## [To-do item]
List each line of the entries below that contains the word "Query", copying every such line in full.

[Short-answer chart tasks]
════════════════
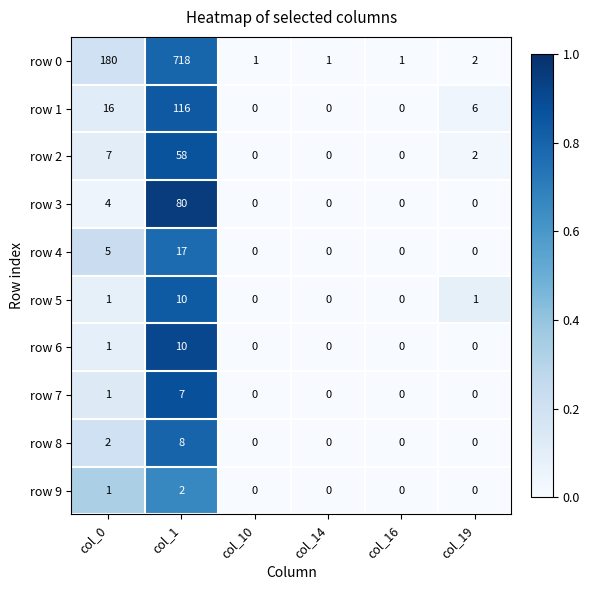

Count the number of categories in the chart.

6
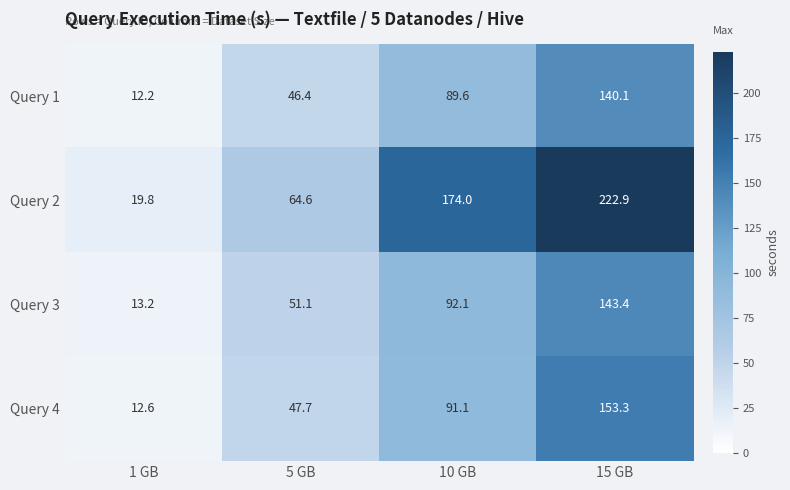

Reading left to right, list all the values displayed in this chart.

Query 1: 12.2	46.4	89.6	140.1
Query 2: 19.8	64.6	174.0	222.9
Query 3: 13.2	51.1	92.1	143.4
Query 4: 12.6	47.7	91.1	153.3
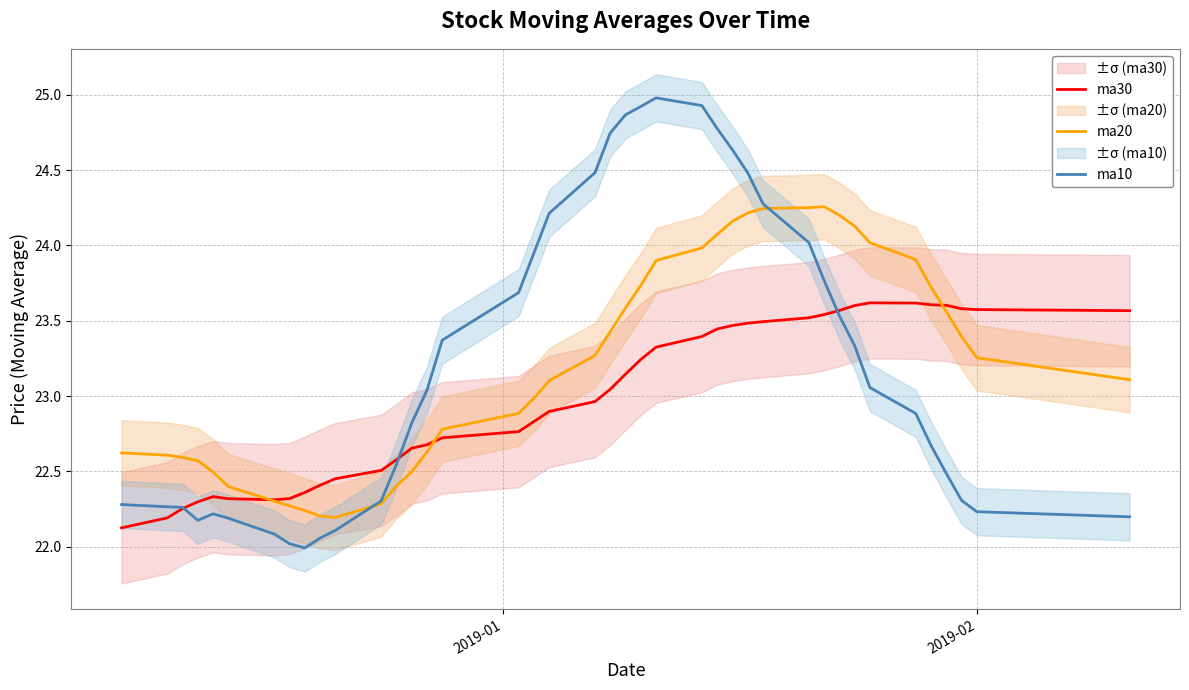

What is the sum of all ma30 values?

919.4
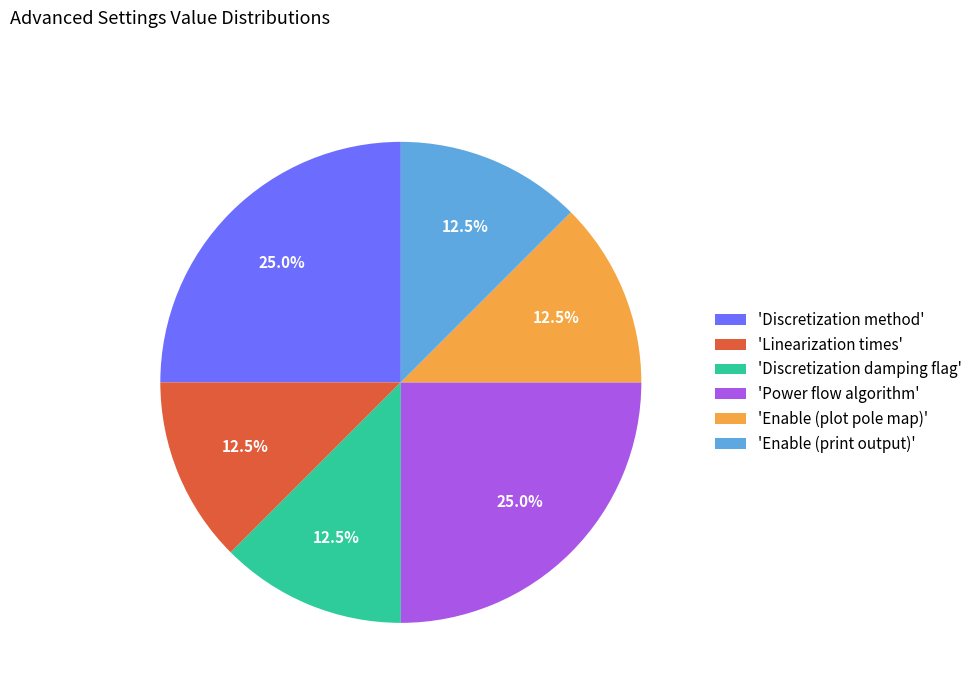

How many segments does this pie chart have?

6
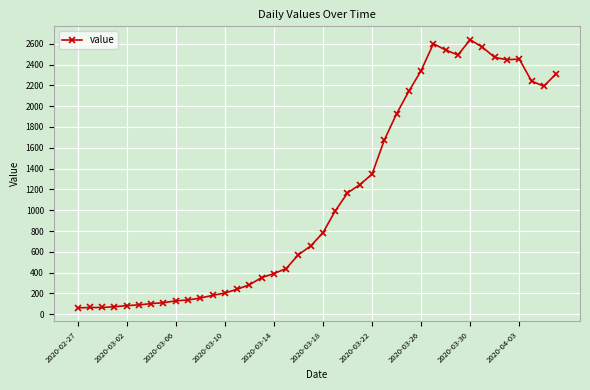

True or false: there are more than 0 points higher than both neighbors.

True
════════════════
## [Exercise solution]
Query 1: 12.2	46.4	89.6	140.1
Query 2: 19.8	64.6	174.0	222.9
Query 3: 13.2	51.1	92.1	143.4
Query 4: 12.6	47.7	91.1	153.3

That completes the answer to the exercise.